Sa carte de crédit d’or ressemblait à une baguette de fée. Il suffisait de la tendre pour obtenir tout ce qu’il désirait. Il supposait immense le trésor de la famille princière, ayant lu moult articles sur les comptes suisses des exilés royaux. D’ailleurs, Gertrude lui avait bien précisé qu’il devait s’acheter tout ce dont il avait besoin pour tenir dignement son rang.
Il lui avait téléphoné scrupuleusement, chaque jour, parfois à plusieurs reprises, non seulement par devoir, mais également par plaisir. Il nourrissait pour elle une grande tendresse et lui témoignait un respect affectueux qu’elle appréciait. Édouard qui d’une façon générale parlait peu, se contentant d’échanger l’essentiel avec ses interlocuteurs, se surprenait à bavarder longuement avec sa grand-mère. Il lui racontait ses achats, les coloris de ses costumes, l’originalité du fameux smoking aux revers de velours (Élodie l’avait engagé à le prendre, à la condition qu’il en achetât un second, très classique). Il lui parlait également de son guide avec chaleur, vantant sa connaissance du Paris in, son efficacité, sa gentillesse.
La vieille princesse, avec son flair infaillible, devait se douter de ce qui se passait entre eux et, comme pour miss Margaret, s’en réjouissait secrètement.
Édouard retrouva le château de Versoix avec le même bonheur que précédemment. C’était devenu son havre, l’île heureuse où sa vie renouait avec ses racines.

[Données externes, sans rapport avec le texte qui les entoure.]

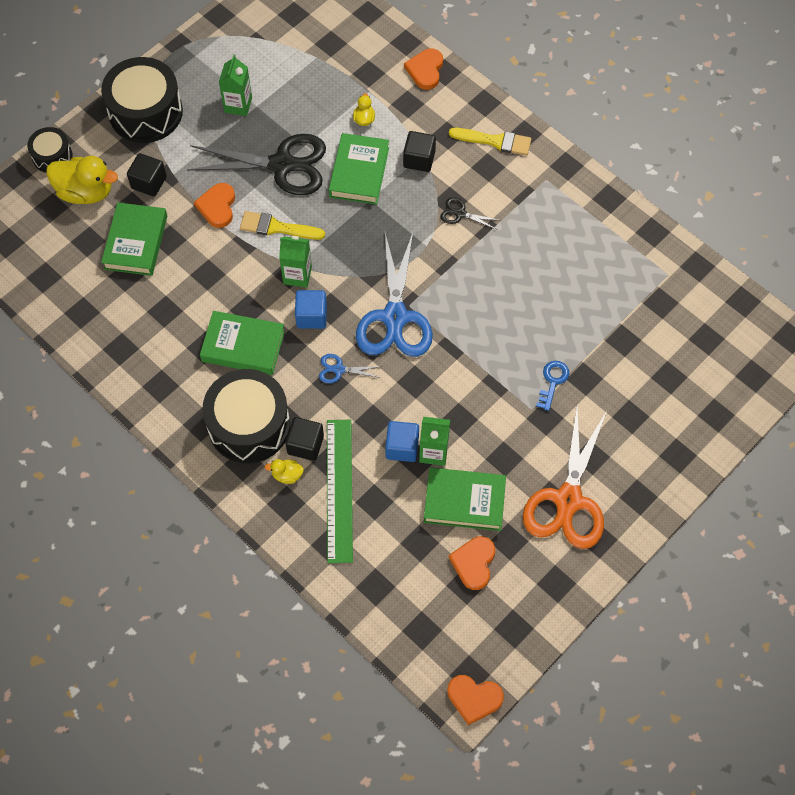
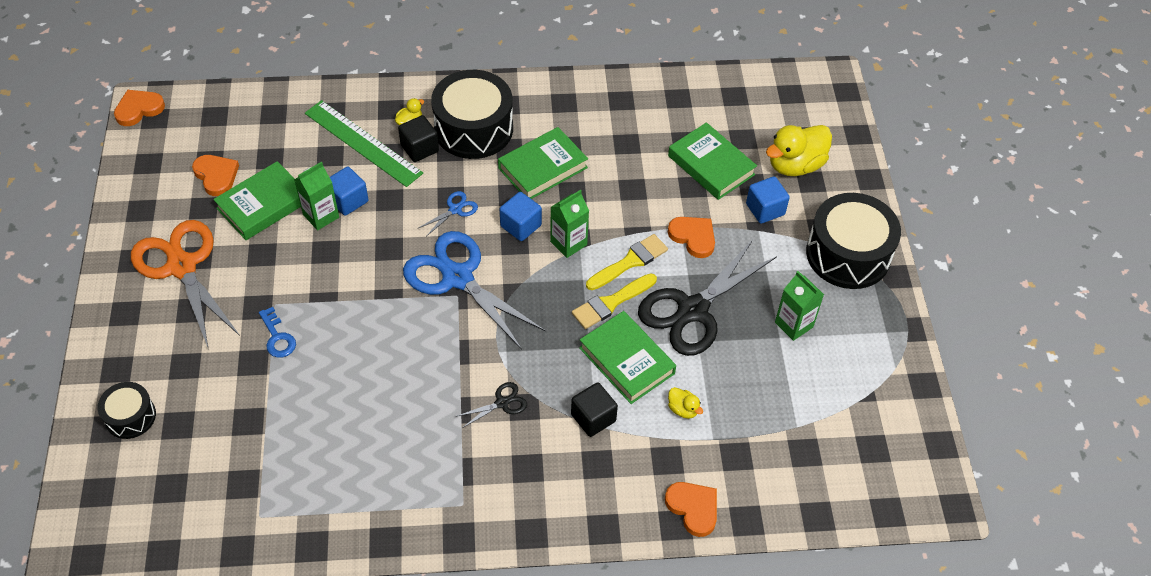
camera: 130 degrees right, 10 degrees down
(52, 156) = (855, 166): black drum -> black drum (130, 416)
(149, 182) = (765, 209): black cube -> blue cube
(495, 141) = (549, 498): yellow brush -> yellow brush (611, 303)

Il avait rapporté des présents pour tout le monde, sachant l’efficacité des cadeaux dans la vie conviviale. Un châle de cachemire noir doublé blanc pour Gertrude, deux cravates Hermès pour Groloff, un carré de la même maison pour la duchesse, un gros stylo Pasha bleu, à capuchon d’or, pour miss Margaret, une bouteille de calva hors d’âge pour Walter et une boîte de fruits confits pour Lola. Il éclatait de joie, de vivacité et mit, dès qu’il eut franchi le porche, un entrain fou dans la vaste demeure. Il baisa prestement l’Irlandaise, se fit sucer un peu plus tard par Heidi, exigea qu’on montât un magnum de bordeaux de la cave au dîner, parla beaucoup, raconta des histoires drôles à la limite du convenable, se dépensa tant et tant que la cour en exil du Montégrin se mit au lit passé minuit.